Lexikon des unnützen Wissens: Wer kalte Füße bekam, schob das anderen in die Schuhe

Wer Schulden hat, steht bekanntlich bei jemandem in der Kreide - womit ich Sie herzlich beim zweiten Teil meiner Erklärung über die Hintergründe von Redewendungen begrüße.

In der Kreide steht man deshalb, weil früher bei Wirten und Geschäften angeschrieben werden konnte - und zwar mit Kreide auf kleinen Tafeln. Hat man die Rechnung bis zum Monatsende nicht bezahlen können, verblieb der Name des Schuldners und der geschuldete Betrag auf der Tafel - man war also "in der Kreide".

Wenn man einst verwundet auf einem Schlachtfeld lag, gab es wenig Chance auf Rettung - mann biss ins Gras, verstarb also. Hintergrund sind die Schmerzen, die sterbende Soldaten hatten - und zu deren Linderung sie oft in die Erde bissen. Und auch bei der Jagd verwundete Tiere haben oft den Reflex, vor ihrem Tod in die Erde zu beißen.

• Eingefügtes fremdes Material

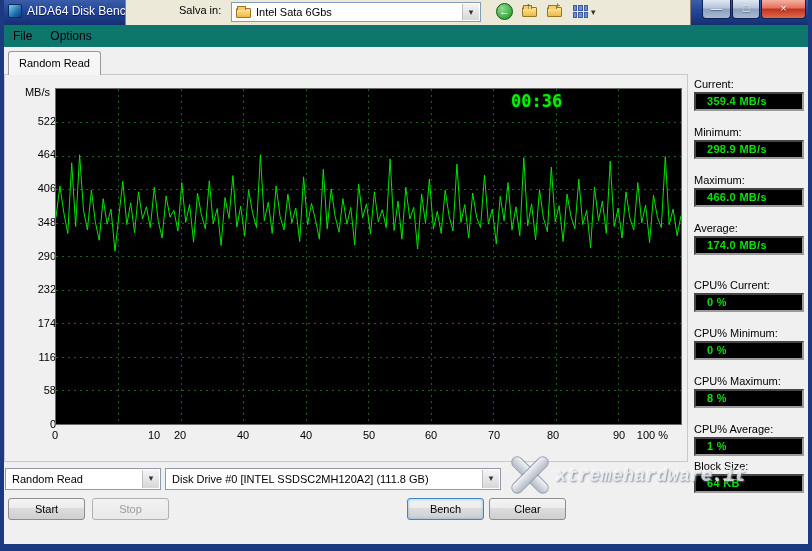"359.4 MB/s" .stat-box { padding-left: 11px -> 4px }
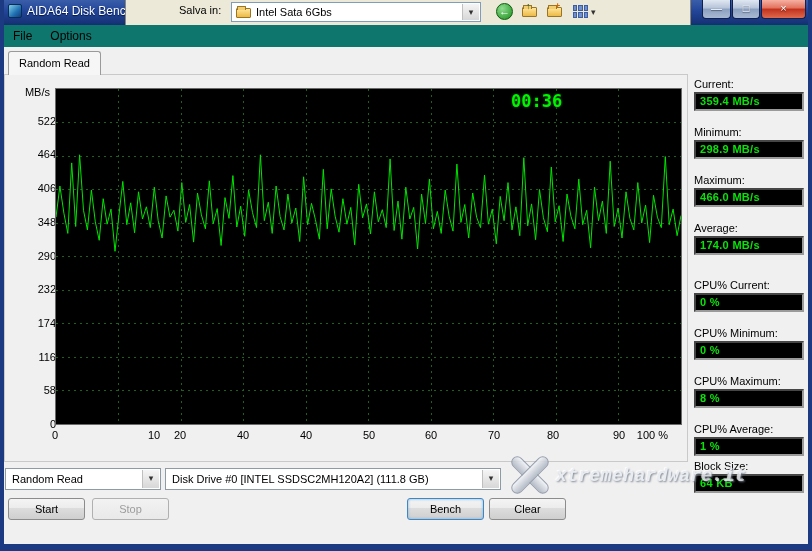"80" div { font-weight: none -> bold; left: 498px -> 472px }
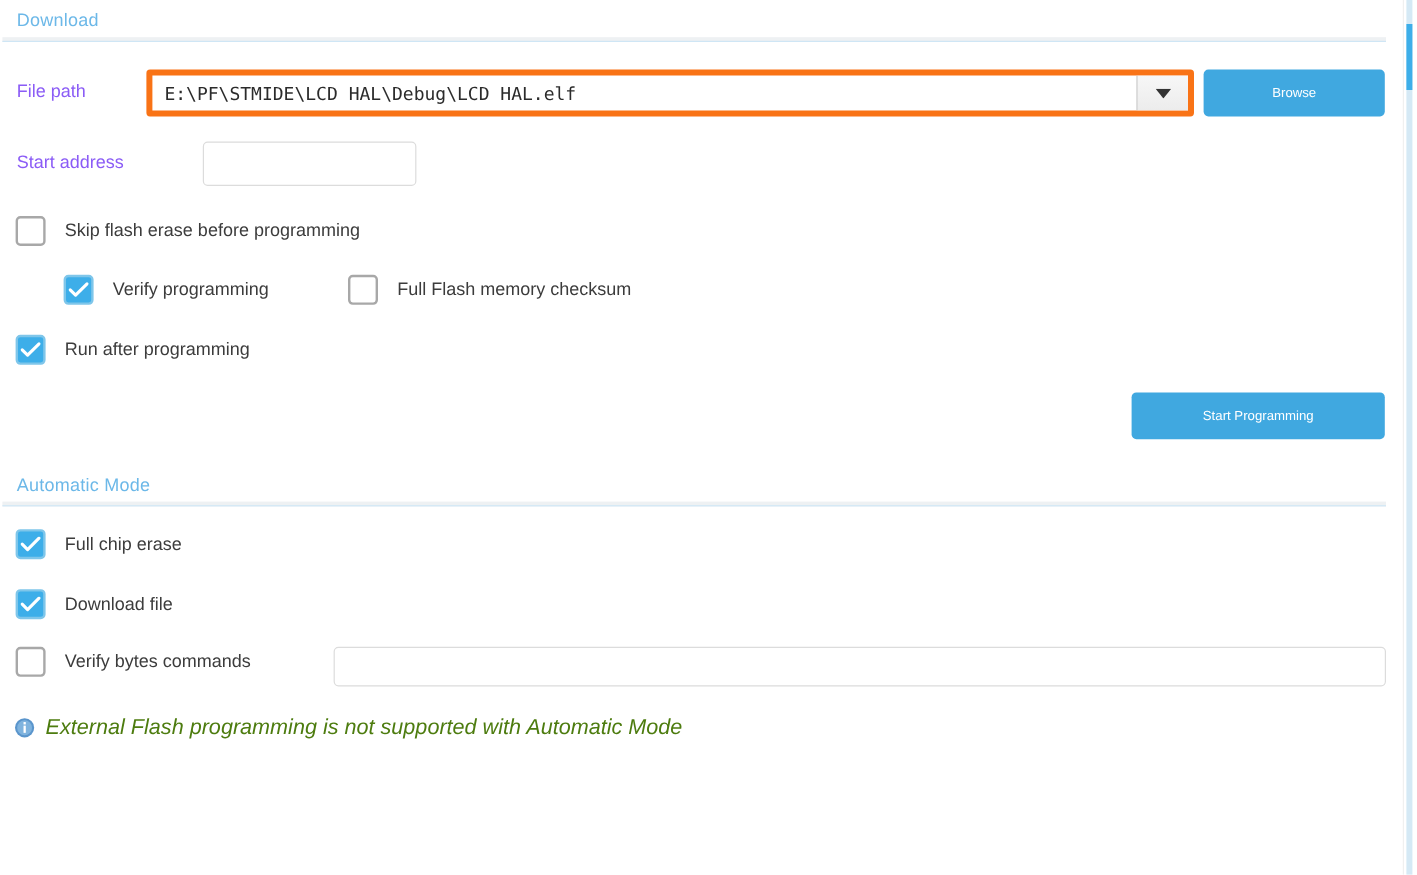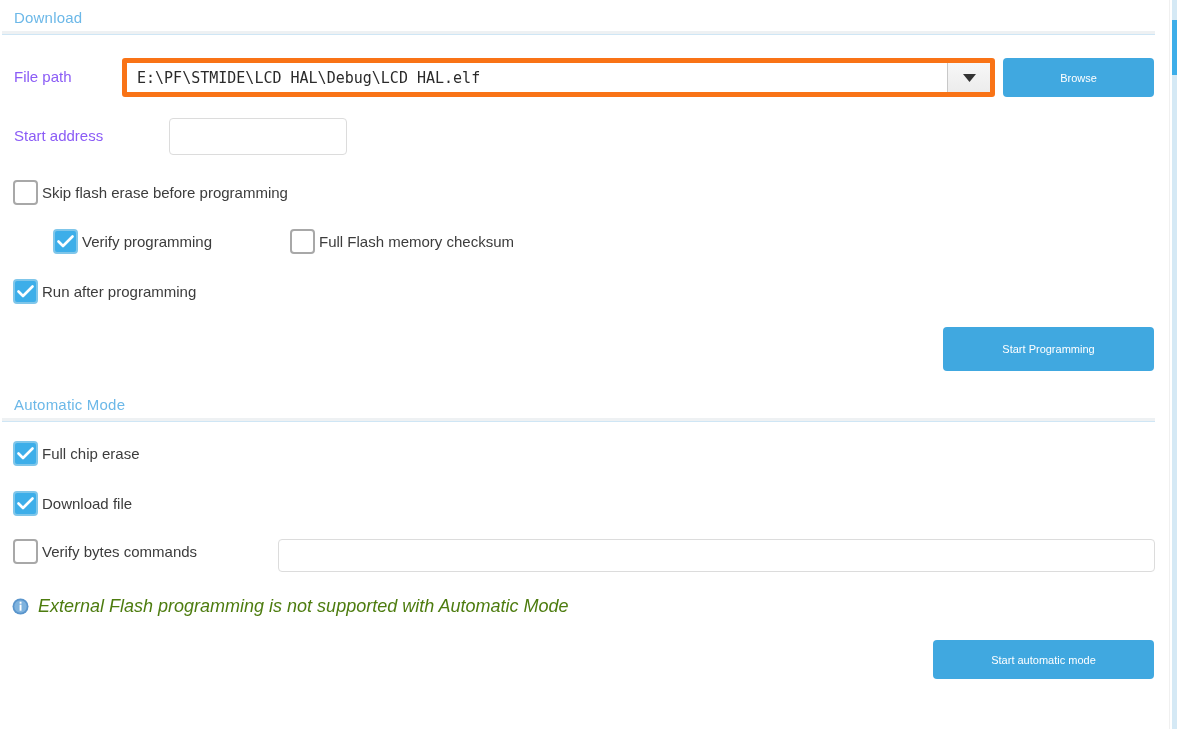"Skip flash erase before programming" .cb-label { margin-left: 4px -> 16px }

Wenn man jemandem etwas in die Schuhe schiebt, ist man kein Guter.

Das waren auch jene Diebe im Mittelalter, die in großen Herbergsschlafsälen Diebesbeute bei Kontrollen noch schnell in den abgestellten Schuhen anderer Gäste versteckten - und diese somit verdächtig machten.

Die Diebe hatten also kalte Füße bekommen. Der Begriff stammt aus der Zeit, in der das Glücksspiel noch verboten war und man es im Keller ausübte. Dort wurde nicht geheizt - und Spieler mit schlechten Karten benutzten oft die vermeintlich kalten Füße als Ausrede, um aus dem Spiel auszusteigen.